> EXERCISE AIM: Your answer should hold the data exactly as given, minus any picture.

***** DATA RECORDS

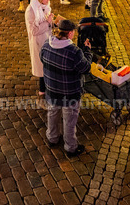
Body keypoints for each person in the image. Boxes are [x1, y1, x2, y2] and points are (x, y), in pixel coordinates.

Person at [41, 18, 93, 158]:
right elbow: (86, 68)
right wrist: (87, 50)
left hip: (51, 90)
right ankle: (70, 147)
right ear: (70, 34)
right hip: (70, 93)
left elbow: (42, 59)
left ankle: (52, 138)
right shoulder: (74, 52)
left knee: (52, 114)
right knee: (69, 121)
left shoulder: (46, 44)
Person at [25, 0, 58, 96]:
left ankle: (48, 91)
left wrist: (54, 23)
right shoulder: (31, 10)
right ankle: (42, 93)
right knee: (42, 70)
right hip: (39, 43)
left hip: (47, 41)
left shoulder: (45, 6)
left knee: (47, 68)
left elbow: (47, 22)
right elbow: (33, 31)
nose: (49, 1)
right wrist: (48, 22)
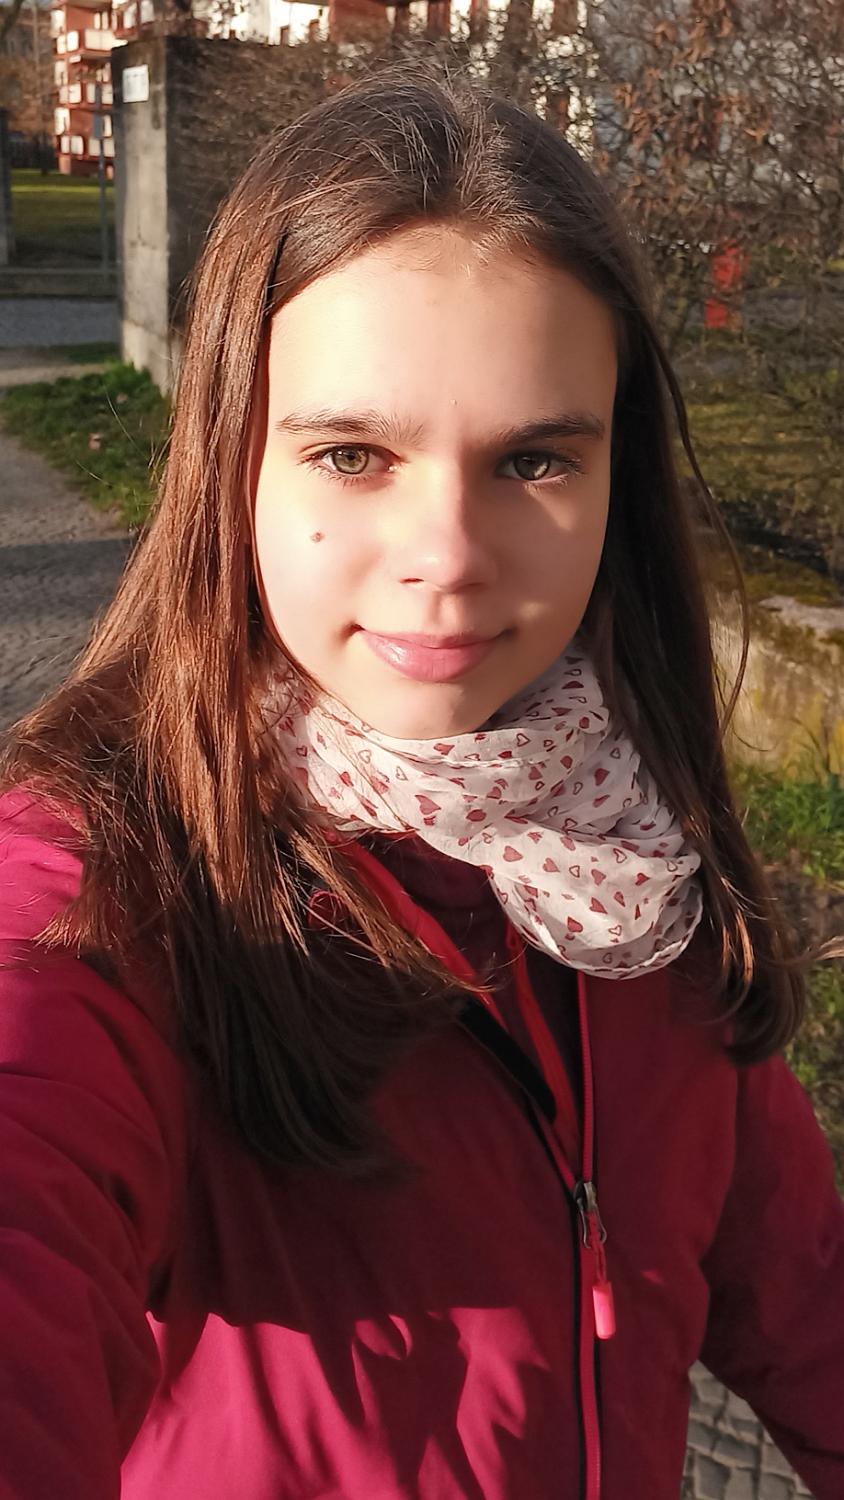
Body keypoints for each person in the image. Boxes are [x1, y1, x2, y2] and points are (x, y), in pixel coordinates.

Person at [0, 56, 842, 1500]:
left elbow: (807, 1292)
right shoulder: (102, 897)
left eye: (534, 461)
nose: (447, 556)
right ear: (233, 467)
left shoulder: (638, 870)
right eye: (351, 454)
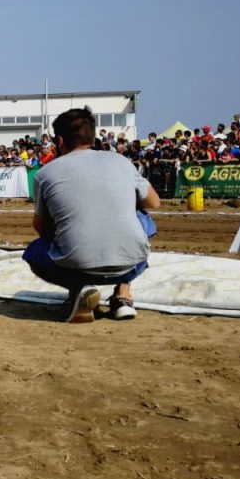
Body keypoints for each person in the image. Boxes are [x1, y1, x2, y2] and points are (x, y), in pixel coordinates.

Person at [24, 107, 161, 323]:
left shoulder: (45, 174)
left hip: (72, 266)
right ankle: (123, 294)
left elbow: (41, 228)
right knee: (141, 215)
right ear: (93, 136)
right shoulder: (121, 162)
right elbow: (154, 202)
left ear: (60, 141)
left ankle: (79, 287)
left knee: (34, 251)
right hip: (129, 265)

**********

> RESPONSE BELOW:
Body keypoints for each person in the image. Boxes are [x1, y1, x2, y2] and points are (x, y), in pixel coordinates.

Person at [41, 18, 93, 158]:
right elbow: (86, 68)
right wrist: (87, 50)
left hip: (51, 90)
right ankle: (70, 147)
right ear: (70, 34)
right hip: (70, 93)
left elbow: (42, 59)
left ankle: (52, 138)
right shoulder: (74, 52)
left knee: (52, 114)
right knee: (69, 121)
left shoulder: (46, 44)
Person at [25, 0, 58, 96]:
left ankle: (48, 91)
left wrist: (54, 23)
right shoulder: (31, 10)
right ankle: (42, 93)
right knee: (42, 70)
right hip: (39, 43)
left hip: (47, 41)
left shoulder: (45, 6)
left knee: (47, 68)
left elbow: (47, 22)
right elbow: (33, 31)
nose: (49, 1)
right wrist: (48, 22)
Body keypoints for each person in the image. Boxes are [x1, y1, x2, y2] and points are (x, y), in pixel coordinates.

Person at [0, 56, 842, 1500]:
left elbow: (807, 1292)
right shoulder: (102, 897)
left eye: (534, 461)
nose: (447, 556)
right ear: (233, 467)
left shoulder: (638, 870)
right eye: (351, 454)
Body keypoints for each person in the image. Boxes are [x1, y1, x2, y2] and points are (x, y), in pixel coordinates.

Person at [24, 107, 161, 323]:
left shoulder: (45, 174)
left hip: (72, 266)
right ankle: (123, 294)
left elbow: (41, 228)
right knee: (141, 215)
right ear: (93, 136)
right shoulder: (121, 162)
right elbow: (154, 202)
left ear: (60, 141)
left ankle: (79, 287)
left knee: (34, 251)
right hip: (129, 265)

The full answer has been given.